GIVEN EXERCISE: Please repeat every line of the data below word for word, with nothing added or changed.

EXCERPTED DATA:

____

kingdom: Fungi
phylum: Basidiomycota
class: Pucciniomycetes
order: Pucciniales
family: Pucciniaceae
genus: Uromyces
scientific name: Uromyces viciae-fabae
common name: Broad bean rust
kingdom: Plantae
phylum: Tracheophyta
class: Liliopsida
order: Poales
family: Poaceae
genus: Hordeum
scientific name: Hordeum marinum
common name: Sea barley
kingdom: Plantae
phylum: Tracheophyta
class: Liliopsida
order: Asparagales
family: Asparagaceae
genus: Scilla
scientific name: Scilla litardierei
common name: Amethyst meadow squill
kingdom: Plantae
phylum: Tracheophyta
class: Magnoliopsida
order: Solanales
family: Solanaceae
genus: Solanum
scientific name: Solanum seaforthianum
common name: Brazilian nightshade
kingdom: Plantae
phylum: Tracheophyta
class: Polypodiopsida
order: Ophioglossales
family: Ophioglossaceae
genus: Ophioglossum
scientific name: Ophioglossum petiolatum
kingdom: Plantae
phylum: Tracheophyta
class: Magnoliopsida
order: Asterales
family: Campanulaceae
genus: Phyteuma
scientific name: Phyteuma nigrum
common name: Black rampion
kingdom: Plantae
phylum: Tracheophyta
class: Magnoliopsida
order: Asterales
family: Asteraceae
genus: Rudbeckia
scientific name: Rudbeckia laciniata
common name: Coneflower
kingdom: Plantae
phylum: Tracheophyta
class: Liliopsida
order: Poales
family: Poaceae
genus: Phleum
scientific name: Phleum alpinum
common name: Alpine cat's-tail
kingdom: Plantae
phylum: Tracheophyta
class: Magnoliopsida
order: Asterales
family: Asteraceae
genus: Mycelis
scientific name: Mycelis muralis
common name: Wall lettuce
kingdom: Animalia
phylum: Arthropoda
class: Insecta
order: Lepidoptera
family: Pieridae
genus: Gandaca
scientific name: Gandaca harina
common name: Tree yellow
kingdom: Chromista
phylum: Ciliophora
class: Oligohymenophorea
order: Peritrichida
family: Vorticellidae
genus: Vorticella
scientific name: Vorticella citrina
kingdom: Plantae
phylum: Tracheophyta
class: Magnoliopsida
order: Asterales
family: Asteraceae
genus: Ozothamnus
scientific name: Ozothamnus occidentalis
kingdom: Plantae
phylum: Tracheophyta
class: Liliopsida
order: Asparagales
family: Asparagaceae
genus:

____

REPLY:
kingdom: Fungi
phylum: Basidiomycota
class: Pucciniomycetes
order: Pucciniales
family: Pucciniaceae
genus: Uromyces
scientific name: Uromyces viciae-fabae
common name: Broad bean rust
kingdom: Plantae
phylum: Tracheophyta
class: Liliopsida
order: Poales
family: Poaceae
genus: Hordeum
scientific name: Hordeum marinum
common name: Sea barley
kingdom: Plantae
phylum: Tracheophyta
class: Liliopsida
order: Asparagales
family: Asparagaceae
genus: Scilla
scientific name: Scilla litardierei
common name: Amethyst meadow squill
kingdom: Plantae
phylum: Tracheophyta
class: Magnoliopsida
order: Solanales
family: Solanaceae
genus: Solanum
scientific name: Solanum seaforthianum
common name: Brazilian nightshade
kingdom: Plantae
phylum: Tracheophyta
class: Polypodiopsida
order: Ophioglossales
family: Ophioglossaceae
genus: Ophioglossum
scientific name: Ophioglossum petiolatum
kingdom: Plantae
phylum: Tracheophyta
class: Magnoliopsida
order: Asterales
family: Campanulaceae
genus: Phyteuma
scientific name: Phyteuma nigrum
common name: Black rampion
kingdom: Plantae
phylum: Tracheophyta
class: Magnoliopsida
order: Asterales
family: Asteraceae
genus: Rudbeckia
scientific name: Rudbeckia laciniata
common name: Coneflower
kingdom: Plantae
phylum: Tracheophyta
class: Liliopsida
order: Poales
family: Poaceae
genus: Phleum
scientific name: Phleum alpinum
common name: Alpine cat's-tail
kingdom: Plantae
phylum: Tracheophyta
class: Magnoliopsida
order: Asterales
family: Asteraceae
genus: Mycelis
scientific name: Mycelis muralis
common name: Wall lettuce
kingdom: Animalia
phylum: Arthropoda
class: Insecta
order: Lepidoptera
family: Pieridae
genus: Gandaca
scientific name: Gandaca harina
common name: Tree yellow
kingdom: Chromista
phylum: Ciliophora
class: Oligohymenophorea
order: Peritrichida
family: Vorticellidae
genus: Vorticella
scientific name: Vorticella citrina
kingdom: Plantae
phylum: Tracheophyta
class: Magnoliopsida
order: Asterales
family: Asteraceae
genus: Ozothamnus
scientific name: Ozothamnus occidentalis
kingdom: Plantae
phylum: Tracheophyta
class: Liliopsida
order: Asparagales
family: Asparagaceae
genus:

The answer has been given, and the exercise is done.